Most people agree that the fashion world has a long way to go until it achieves racial equality. Magazines and runways could be way more diverse, BUT we've made some big strides since the first black model appeared on the cover of British Vogue in 1966. Before Naomi and Tyra became household names, there was a generation of women who paved the way. In honor of MLK day, here is a list of black supermodels who have helped the fashion industry inch towards equality.
The Somalian supermodel and activist has carved out an unconventional career for herself. Her gynecologist mother and diplomat father made education a priority, and she had no interest in fashion before she was discovered.
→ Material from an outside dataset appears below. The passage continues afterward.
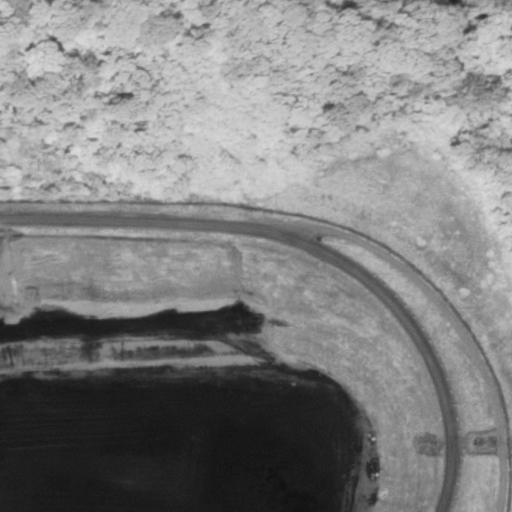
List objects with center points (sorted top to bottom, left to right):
road: (330, 259)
After rising to fame in the 70s and 80s, she graced countless covers and was a muse for YSL's African Queen collection. She retired from the business in 1989 and married rocker David Bowie three years later. Her more recent activism has brought attention to women's rights in Africa.
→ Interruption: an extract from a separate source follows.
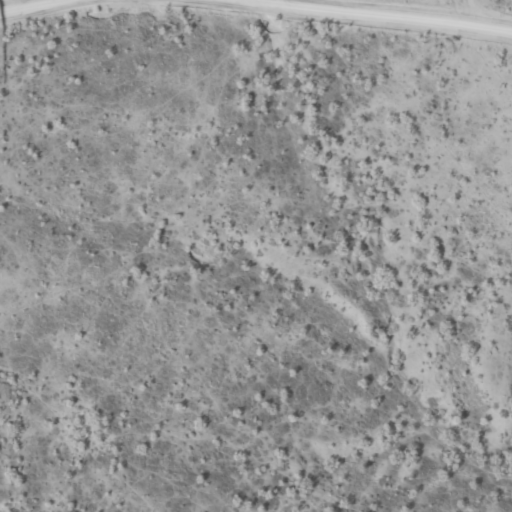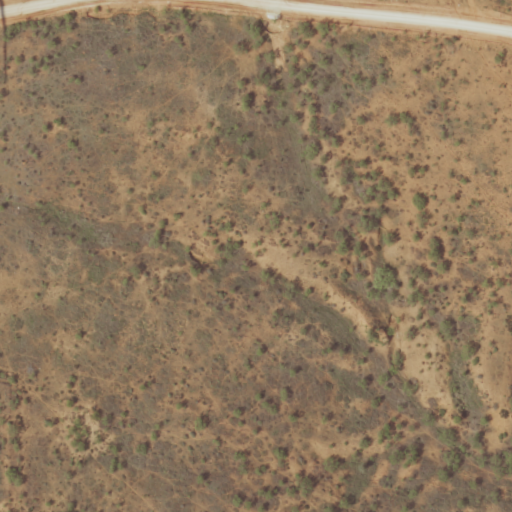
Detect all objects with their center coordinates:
road: (256, 36)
Born in Buffalo, Beverly Johnson began modeling in 1971, when she was 19 years old. She started out at the Ford agency but was told she'd never get a cover because of her race. Undaunted, she moved to the Wilhemina agency. Not long after, in 1974, she became the first black woman to appear on the cover of American Vogue. Over the course of her career she has appeared in countless magazines and in films such as The Parent 'Hood and Tyler Perry's Meet the Browns.